What about the quality of the output? Most of it is quite good, not jarring at all. Had the samples been uploaded to a random website, one will have had a tough time spotting the “musicians” behind it.

But there are issues and the output is not always perfect, like some samples have a distorted quality to them. There is a sample on the research website that features “vocals” but it’s mostly gibberish while the voice sounds synthesised.

Will it be made public?

There are no plans of that happening any time soon. The researchers are not releasing MusicLM to the public over copyright concerns. “MusicLM generates high-quality music based on a text description, and thus it further extends the set of tools that assist humans with creative music tasks. However, there are several risks associated with our model and the use-case it tackles. The generated samples will reflect the biases present in the training data, raising the question about appropriateness for music generation for cultures underrepresented in the training data, while at the same time also raising concerns about cultural appropriation,” reads the research paper.

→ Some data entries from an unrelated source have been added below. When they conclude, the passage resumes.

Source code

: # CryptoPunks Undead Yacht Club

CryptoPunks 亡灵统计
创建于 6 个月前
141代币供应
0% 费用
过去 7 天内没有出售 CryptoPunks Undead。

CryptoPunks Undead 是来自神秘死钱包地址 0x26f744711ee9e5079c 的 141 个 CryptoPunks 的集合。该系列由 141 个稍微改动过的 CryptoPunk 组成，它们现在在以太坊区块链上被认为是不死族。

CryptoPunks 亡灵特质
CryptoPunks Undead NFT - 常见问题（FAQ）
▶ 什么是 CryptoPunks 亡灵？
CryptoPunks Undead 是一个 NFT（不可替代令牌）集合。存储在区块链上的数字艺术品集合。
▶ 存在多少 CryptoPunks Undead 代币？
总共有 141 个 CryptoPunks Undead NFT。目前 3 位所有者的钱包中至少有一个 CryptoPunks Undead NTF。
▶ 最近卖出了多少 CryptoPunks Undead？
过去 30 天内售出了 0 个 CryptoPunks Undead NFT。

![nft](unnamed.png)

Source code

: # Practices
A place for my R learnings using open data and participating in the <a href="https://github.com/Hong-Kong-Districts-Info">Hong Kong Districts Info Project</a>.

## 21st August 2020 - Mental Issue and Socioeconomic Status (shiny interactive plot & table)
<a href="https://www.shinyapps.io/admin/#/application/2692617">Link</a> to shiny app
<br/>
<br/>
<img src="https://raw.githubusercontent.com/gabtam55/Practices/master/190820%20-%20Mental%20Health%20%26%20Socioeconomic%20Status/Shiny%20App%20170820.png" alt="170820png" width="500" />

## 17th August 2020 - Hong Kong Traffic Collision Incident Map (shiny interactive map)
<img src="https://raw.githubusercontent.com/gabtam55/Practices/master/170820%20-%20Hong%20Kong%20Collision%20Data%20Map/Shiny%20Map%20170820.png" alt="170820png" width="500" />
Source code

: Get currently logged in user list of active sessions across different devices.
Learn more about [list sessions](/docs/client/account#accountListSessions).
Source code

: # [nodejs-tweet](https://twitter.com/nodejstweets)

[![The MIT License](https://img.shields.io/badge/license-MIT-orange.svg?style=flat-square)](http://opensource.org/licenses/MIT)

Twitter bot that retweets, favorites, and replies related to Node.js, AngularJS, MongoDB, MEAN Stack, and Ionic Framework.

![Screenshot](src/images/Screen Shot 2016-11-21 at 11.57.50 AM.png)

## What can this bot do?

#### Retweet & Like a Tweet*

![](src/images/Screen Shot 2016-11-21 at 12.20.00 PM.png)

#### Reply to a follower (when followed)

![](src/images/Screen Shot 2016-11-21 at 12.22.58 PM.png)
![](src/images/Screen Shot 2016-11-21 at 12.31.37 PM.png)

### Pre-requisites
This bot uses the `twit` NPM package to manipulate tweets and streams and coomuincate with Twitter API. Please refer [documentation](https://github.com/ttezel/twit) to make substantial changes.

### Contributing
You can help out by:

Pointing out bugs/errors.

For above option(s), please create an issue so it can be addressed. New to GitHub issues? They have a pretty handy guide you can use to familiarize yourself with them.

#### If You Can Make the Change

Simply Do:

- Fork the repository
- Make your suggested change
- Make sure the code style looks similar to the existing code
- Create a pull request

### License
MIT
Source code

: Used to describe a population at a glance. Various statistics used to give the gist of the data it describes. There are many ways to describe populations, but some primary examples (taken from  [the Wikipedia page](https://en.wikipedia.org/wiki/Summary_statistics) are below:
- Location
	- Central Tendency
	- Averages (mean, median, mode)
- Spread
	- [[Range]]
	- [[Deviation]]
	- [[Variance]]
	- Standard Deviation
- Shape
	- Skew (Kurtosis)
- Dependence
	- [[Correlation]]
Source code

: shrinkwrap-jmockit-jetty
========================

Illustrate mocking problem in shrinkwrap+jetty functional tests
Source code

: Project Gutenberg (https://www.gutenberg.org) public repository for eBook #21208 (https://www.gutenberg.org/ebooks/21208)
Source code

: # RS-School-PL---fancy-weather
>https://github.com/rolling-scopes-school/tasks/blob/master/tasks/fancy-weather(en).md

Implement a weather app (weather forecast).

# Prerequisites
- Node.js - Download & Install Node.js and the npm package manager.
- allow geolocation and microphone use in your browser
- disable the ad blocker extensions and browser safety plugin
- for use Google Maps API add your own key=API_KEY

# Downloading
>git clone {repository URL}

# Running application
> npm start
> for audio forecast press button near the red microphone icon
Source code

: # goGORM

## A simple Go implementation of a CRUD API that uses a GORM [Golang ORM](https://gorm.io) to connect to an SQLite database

About one per cent of the examples produced at the time of publication were copied directly from the training songs. No wonder, clearances will be required to release AI-generated music, like musicians who rely on samples.

Are there similar projects?

There are a few options at the moment. Riffusion uses the Stable Diffusion synthetic image generator to create a sonogram or a visual representation of sound as a graph. This is a hobby project for Seth Forsgren and Hayk Martiros.

Harmonai, which has the backing of Stability AI, has released Dance Diffusion, “an algorithm and set of tools that can generate clips of music by training on hundreds of hours of existing songs”. “I started my work on audio diffusion around the same time as I started working with Stability AI,” Zach Evans, who heads development of Dance Diffusion, told TechCrunch.

And there is Jukebox from OpenAI, which is behind ChatGPT. Jukebox is a neural net that generates music, including rudimentary singing, “as raw audio in a variety of genres and artiste styles”. Provided with genre, artiste, and lyrics as input, Jukebox outputs a new music sample produced from scratch.